I had first met Virgilio in 2012 during the lidar survey. He was a tall, thoughtful man who, while not an archaeologist himself, asked probing questions and had taken pains to become thoroughly versed in the project. He spoke fluent English. He was descended from an ancient Sephardic Jewish family named Pardes, who left Jerusalem in the nineteenth century and emigrated to Segovia, Spain, where the name was Hispanicized to Paredes. During the Fascist regime of Franco, his grandfather left Spain and went to Honduras. His father went to medical school in Honduras and became a biochemist and a businessman, but now, close to retirement, he was considering making aliyah and moving to Israel. Virgilio was raised Catholic, went to the American School in Tegucigalpa, got a master’s degree from the London School of Economics, and lived and studied in diverse places in the world, from Germany to Trinidad and Tobago. He was working for the Ministry of Culture at the time of the 2009 coup, when the interim president asked him to head the IHAH. It was a big change: For the past sixty years the IHAH had been headed by an academic, but the new administration wanted a manager instead. Some archaeologists were unhappy. “The academics were fighting with the tourist sector,” Virgilio told me. “If you have the golden chicken, the archaeologists don’t want the chicken to produce any golden eggs, but the tourist guys, they want to cut it open to get all the eggs at once. There should be a balance.”

He had known the story of the White City since he was a boy. When he first heard that Steve’s group was looking for it, he thought the whole project was “mumbo jumbo.” Since taking the job, a steady stream of crazy people had been coming through his office or sending him e-mails about Atlantis or legendary shipwrecks with millions in gold. He thought Steve was in that same category. “I said, ‘Tell me another story!’” But when Steve described lidar and how it had the potential to bare the secrets of Mosquitia, Paredes got interested: This was a serious technology and Steve and his team impressed him as capable people.

The rain started again. After dinner and another tot, I retired to my campsite, stripped off my muddy clothes, hung them on the clothesline for the rain to rinse clean, and crawled into my tent. My camp—and everywhere else—was now a sea of mud. Taking a cue from the soldiers, I tried to pave the mud in front of my tent with waxy leaves, a failing strategy. Inside, the mud had worked its way under the tent, and my waterproof floor was squishy like a water bed.

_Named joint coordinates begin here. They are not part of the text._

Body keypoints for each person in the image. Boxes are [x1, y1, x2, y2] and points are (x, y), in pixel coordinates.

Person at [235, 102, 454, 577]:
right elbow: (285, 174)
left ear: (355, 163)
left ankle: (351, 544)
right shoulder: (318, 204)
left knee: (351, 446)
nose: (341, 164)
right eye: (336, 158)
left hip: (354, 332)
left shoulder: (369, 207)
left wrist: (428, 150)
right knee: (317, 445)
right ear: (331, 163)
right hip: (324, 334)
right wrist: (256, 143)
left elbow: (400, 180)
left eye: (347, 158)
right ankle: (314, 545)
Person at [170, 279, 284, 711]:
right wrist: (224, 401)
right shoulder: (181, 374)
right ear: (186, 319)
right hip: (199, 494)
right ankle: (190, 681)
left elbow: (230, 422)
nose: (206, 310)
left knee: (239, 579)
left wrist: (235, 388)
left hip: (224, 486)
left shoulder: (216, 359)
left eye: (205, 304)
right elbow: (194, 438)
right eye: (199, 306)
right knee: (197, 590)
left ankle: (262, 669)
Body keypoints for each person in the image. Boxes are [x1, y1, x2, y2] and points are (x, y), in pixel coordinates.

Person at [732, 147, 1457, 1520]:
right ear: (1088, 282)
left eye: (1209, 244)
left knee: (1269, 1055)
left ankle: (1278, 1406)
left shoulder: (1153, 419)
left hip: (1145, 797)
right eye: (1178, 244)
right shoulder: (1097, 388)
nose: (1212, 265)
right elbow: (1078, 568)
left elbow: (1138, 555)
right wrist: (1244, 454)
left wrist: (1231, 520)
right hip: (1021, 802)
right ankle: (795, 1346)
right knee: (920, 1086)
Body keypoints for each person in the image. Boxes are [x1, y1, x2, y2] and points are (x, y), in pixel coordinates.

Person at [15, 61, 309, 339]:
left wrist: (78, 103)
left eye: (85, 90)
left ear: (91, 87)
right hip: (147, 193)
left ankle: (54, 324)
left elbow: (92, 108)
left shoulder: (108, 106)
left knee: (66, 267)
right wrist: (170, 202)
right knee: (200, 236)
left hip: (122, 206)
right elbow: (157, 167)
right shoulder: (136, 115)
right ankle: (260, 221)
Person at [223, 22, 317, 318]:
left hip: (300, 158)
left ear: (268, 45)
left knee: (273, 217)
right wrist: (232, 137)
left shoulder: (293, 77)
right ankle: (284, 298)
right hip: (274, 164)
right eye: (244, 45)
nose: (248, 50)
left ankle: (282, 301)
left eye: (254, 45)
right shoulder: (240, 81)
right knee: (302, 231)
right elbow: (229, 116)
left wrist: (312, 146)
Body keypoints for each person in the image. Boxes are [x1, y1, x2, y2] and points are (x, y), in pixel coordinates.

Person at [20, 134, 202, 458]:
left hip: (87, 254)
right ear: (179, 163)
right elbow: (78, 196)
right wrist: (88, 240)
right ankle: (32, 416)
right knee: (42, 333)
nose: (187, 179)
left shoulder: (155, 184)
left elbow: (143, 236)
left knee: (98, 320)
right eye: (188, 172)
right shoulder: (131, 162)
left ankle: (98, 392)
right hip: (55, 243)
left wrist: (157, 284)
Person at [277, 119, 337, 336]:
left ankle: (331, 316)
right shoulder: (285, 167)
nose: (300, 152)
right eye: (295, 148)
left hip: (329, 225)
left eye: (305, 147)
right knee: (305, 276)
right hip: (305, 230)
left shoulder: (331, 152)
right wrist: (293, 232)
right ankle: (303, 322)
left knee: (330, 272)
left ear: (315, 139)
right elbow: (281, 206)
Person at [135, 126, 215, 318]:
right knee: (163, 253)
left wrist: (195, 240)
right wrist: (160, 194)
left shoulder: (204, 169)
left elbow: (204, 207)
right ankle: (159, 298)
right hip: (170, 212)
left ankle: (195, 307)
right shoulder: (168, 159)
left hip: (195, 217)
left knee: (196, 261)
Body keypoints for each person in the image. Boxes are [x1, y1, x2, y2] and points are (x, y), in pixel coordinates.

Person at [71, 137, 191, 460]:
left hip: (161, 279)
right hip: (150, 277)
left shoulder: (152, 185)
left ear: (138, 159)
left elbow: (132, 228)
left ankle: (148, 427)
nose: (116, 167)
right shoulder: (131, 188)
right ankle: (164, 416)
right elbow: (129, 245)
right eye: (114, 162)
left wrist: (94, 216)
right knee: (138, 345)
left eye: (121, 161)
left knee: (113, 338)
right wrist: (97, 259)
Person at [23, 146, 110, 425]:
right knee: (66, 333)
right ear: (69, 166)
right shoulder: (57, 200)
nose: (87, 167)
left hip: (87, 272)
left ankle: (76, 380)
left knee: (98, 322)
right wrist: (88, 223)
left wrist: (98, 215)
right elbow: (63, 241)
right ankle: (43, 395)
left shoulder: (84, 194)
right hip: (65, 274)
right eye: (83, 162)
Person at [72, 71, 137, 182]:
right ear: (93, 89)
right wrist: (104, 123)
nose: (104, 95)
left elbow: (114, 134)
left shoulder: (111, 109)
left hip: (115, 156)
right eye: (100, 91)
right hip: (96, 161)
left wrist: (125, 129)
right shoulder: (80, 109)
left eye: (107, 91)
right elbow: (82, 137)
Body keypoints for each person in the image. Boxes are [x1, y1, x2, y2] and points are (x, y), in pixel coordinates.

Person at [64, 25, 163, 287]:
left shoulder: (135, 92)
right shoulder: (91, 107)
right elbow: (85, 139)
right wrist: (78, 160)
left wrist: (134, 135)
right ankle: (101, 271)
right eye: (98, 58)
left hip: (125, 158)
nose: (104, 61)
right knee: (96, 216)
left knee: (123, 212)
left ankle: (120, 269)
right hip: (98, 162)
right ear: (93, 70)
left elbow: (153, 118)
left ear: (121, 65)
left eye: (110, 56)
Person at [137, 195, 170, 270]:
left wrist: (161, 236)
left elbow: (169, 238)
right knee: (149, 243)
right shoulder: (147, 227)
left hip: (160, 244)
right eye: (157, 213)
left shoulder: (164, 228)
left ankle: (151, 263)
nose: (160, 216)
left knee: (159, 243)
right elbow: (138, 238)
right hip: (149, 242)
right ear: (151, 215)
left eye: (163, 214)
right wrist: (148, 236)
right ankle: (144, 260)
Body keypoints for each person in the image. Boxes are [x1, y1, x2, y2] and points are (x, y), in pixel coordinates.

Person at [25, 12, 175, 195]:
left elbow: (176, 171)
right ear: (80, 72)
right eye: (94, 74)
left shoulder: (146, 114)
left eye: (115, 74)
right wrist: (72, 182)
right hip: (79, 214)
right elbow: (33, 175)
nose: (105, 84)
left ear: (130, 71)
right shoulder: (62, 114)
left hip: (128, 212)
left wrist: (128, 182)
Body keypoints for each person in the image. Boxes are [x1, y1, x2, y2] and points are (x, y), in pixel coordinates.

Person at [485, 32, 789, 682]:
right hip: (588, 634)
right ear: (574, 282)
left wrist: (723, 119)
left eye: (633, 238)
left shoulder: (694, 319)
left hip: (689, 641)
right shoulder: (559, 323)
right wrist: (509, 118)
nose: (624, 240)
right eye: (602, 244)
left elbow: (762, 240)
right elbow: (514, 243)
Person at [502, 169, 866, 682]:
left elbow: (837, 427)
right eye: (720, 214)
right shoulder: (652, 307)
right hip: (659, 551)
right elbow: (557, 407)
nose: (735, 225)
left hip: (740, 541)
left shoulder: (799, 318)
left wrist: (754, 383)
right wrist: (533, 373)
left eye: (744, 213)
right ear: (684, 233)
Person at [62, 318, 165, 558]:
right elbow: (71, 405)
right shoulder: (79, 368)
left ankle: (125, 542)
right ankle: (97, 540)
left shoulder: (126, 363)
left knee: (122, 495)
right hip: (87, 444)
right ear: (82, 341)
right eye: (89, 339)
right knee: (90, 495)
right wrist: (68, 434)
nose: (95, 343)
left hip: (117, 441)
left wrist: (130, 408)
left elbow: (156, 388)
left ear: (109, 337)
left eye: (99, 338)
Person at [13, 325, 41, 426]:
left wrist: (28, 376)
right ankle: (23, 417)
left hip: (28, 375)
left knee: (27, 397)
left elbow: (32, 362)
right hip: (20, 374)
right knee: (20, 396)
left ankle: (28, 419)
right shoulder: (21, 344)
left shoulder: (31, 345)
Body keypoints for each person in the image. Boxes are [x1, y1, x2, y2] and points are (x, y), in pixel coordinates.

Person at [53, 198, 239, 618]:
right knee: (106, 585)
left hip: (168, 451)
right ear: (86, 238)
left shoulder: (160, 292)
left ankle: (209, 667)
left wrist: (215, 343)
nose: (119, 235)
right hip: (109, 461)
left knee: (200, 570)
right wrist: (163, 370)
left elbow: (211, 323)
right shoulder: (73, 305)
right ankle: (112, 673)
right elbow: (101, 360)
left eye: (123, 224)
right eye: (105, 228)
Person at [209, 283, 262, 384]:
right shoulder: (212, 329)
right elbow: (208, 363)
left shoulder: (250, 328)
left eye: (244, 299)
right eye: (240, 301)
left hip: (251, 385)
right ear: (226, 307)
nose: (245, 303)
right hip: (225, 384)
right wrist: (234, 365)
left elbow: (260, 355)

As I settled into my sleeping bag, I could feel insects crawling on me. They must have been on me all along without me realizing it until I stopped moving. With a yelp I unzipped my bag and turned on the flashlight. I was covered with ugly red welts and patches, hundreds of them—but where were the actual bugs? I felt something biting me and pinched it off; it was a chigger the size of a grain of sand, almost too small to see. I tried to crush it but the shell was too hard, so I carefully placed it on the cover of my John Lloyd Stephens book and stabbed it with the tip of my knife, making a satisfying crunch. To my horror I soon discovered more chiggers, not just on my skin but also some that had dropped off inside my bag. I spent a half hour collecting them, placing them on the execution block, and stabbing them. But the tiny creatures were nearly invisible in my bed, so I covered myself with DEET and resigned myself to sleeping with chiggers. By the end of the trip, the book’s cover was so full of stab marks that I threw it away.

At breakfast Alicia reported another jaguar as well as hearing a faint, whispery noise creeping alongside her tent that she was sure was a very large snake.